The two-component ankle (AGILITY) obviously tends to restrict tremendously talar motion within the ankle mortise, whereas the three-component ankles (HINTEGRA, S.T.A.R.) seem to allow talar range of motion comparable to that in the normal ankle. It is suggested that such a restriction of talar motion results in an increase of stress forces within and around the prosthesis, leading to polyethylene wear and potential loosening at the bone-implant interfaces. Therefore, a successful prosthetic design for the ankle should consist of three components that are shaped as anatomically as possible to provide a normal range of motion and to allow the full transmission of movement transfer between foot and shank and unconstrained movement of the talus within the ankle mortise.
本研究的目的是确定在正常踝关节、融合踝关节以及使用当前假体设计的置换踝关节中,距骨相对于胫骨在(背屈/跖屈)过程中的运动情况(例如距骨旋转和距骨移位)。
使用一个轴向载荷为200 N的6自由度装置和一个四摄像头高速视频系统,对六个新鲜冷冻尸体腿部标本的运动范围进行测量。在使足部进行整个跖屈/背屈运动范围内移动时,动态测量足部和小腿标记骨骼的节段性运动。然后根据足部的屈曲位置计算距骨的旋转和内外侧移位。

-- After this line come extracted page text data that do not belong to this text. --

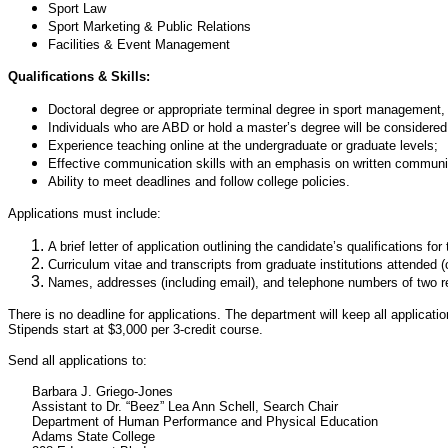
Sport Law
Sport Marketing & Public Relations
Facilities & Event Management
Qualifications & Skills:
Doctoral degree or appropriate terminal degree in sport management, p
Individuals who are ABD or hold a master’s degree will be considered
Experience teaching online at the undergraduate or graduate levels;
Effective communication skills with an emphasis on written communi
Ability to meet deadlines and follow college policies.
Applications must include:
A brief letter of application outlining the candidate’s qualifications for 
Curriculum vitae and transcripts from graduate institutions attended 
Names, addresses (including email), and telephone numbers of two re
There is no deadline for applications. The department will keep all applica
Stipends start at $3,000 per 3-credit course.
Send all applications to:
Barbara J. Griego-Jones
Assistant to Dr. “Beez” Lea Ann Schell, Search Chair
Department of Human Performance and Physical Education
Adams State College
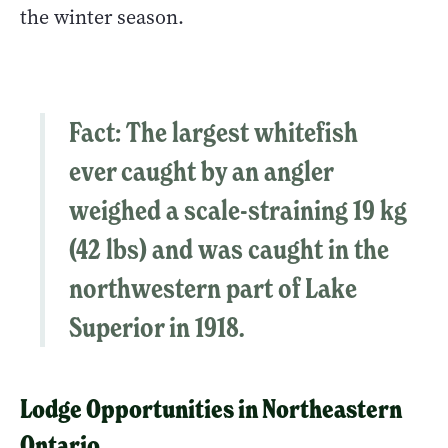
the winter season.
Fact
: The largest whitefish
ever caught by an angler
weighed a scale-straining 19 kg
(42 lbs) and was caught in the
northwestern part of Lake
Superior in 1918.
Lodge Opportunities in Northeastern
Ontario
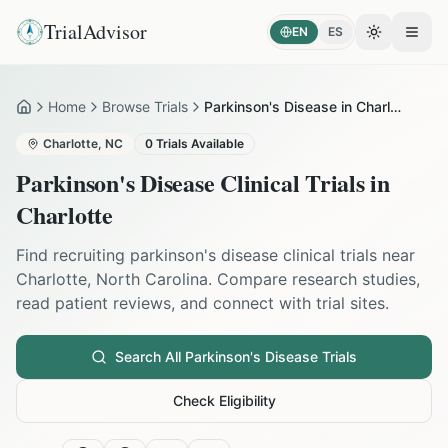
TrialAdvisor
EN
ES
Toggle the
Open
Home
Browse Trials
Parkinson's Disease in Charlotte
Home
Charlotte
,
NC
0
Trials Available
Parkinson's Disease
Clinical Trials in
Charlotte
Find recruiting
parkinson's disease
clinical trials near
Charlotte
,
North Carolina
. Compare research studies,
read patient reviews, and connect with trial sites.
Search All
Parkinson's Disease
Trials
Check Eligibility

在正常踝关节中,跖屈运动伴有距骨内翻3.5度,背屈运动伴有距骨外翻1.0度,距骨总旋转为4.5度。在背屈/跖屈周期中,HINTEGRA和S.T.A.R.假体均未显示出与正常情况的差异(p <.05),而AGILITY假体的距骨旋转减少了60%(p <.05)。在正常踝关节中,背屈时距骨外侧移位1.4 mm,跖屈时距骨外侧移位5.2 mm。在HINTEGRA和S.T.A.R.踝关节中,足部背屈时距骨移位转变为内侧方向(与正常情况的差异:p <.05),而足部跖屈时距骨向外侧移位,这与正常踝关节相当。AGILITY踝关节在整个背屈/跖屈周期中距骨移位减少了80%(p <.05)。
双组件踝关节(AGILITY)明显倾向于极大地限制距骨在踝关节窝内的运动,而三组件踝关节(HINTEGRA、S.T.A.R.)似乎允许距骨的运动范围与正常踝关节相当。有人认为,距骨运动的这种限制会导致假体内部和周围的应力增加,从而导致聚乙烯磨损以及骨-植入物界面处的潜在松动。因此,成功的踝关节假体设计应包括三个尽可能符合解剖形状的组件,以提供正常的运动范围,并允许足部和小腿之间的运动传递完全传递,以及距骨在踝关节窝内不受限制地运动。